[Collected data entries]
<<<<
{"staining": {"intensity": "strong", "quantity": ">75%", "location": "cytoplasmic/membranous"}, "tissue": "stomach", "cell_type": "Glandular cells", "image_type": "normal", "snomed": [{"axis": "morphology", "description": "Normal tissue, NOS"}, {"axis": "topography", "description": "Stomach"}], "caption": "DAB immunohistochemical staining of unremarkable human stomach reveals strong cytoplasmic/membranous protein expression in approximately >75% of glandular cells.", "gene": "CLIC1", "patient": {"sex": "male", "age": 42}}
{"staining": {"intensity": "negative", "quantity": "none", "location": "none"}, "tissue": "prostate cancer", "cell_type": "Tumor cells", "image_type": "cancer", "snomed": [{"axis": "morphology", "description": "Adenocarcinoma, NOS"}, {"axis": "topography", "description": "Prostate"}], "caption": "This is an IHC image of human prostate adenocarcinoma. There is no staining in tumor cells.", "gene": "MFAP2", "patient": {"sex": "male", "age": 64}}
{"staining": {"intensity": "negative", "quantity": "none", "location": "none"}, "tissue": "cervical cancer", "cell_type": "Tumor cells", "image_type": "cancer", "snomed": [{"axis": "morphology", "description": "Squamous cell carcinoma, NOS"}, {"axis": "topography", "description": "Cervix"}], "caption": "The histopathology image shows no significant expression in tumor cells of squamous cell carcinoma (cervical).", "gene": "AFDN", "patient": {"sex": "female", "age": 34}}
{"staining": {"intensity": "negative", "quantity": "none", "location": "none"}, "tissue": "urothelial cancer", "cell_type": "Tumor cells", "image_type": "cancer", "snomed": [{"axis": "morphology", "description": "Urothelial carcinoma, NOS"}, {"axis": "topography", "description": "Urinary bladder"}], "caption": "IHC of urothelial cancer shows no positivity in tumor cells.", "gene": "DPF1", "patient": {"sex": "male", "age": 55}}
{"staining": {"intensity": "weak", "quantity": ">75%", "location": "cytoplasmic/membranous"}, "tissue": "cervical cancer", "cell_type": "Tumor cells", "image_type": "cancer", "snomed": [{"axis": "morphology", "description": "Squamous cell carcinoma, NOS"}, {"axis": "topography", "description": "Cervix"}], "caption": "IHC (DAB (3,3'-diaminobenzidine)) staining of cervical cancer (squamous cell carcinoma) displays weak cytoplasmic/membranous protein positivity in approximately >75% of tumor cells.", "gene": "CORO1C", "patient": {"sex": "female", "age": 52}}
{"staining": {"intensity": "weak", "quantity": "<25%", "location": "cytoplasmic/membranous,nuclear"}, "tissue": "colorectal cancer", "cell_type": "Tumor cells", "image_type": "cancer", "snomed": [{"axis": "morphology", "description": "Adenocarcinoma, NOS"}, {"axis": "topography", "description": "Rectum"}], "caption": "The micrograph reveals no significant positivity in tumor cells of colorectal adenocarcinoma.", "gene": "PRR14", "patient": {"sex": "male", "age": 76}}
>>>>
■ WORK ITEM:
Set down, exactly as written, each line of the data from its opening line through the one containing "an IHC image". Output nothing more.

■ ANSWER SPACE:
{"staining": {"intensity": "strong", "quantity": ">75%", "location": "cytoplasmic/membranous"}, "tissue": "stomach", "cell_type": "Glandular cells", "image_type": "normal", "snomed": [{"axis": "morphology", "description": "Normal tissue, NOS"}, {"axis": "topography", "description": "Stomach"}], "caption": "DAB immunohistochemical staining of unremarkable human stomach reveals strong cytoplasmic/membranous protein expression in approximately >75% of glandular cells.", "gene": "CLIC1", "patient": {"sex": "male", "age": 42}}
{"staining": {"intensity": "negative", "quantity": "none", "location": "none"}, "tissue": "prostate cancer", "cell_type": "Tumor cells", "image_type": "cancer", "snomed": [{"axis": "morphology", "description": "Adenocarcinoma, NOS"}, {"axis": "topography", "description": "Prostate"}], "caption": "This is an IHC image of human prostate adenocarcinoma. There is no staining in tumor cells.", "gene": "MFAP2", "patient": {"sex": "male", "age": 64}}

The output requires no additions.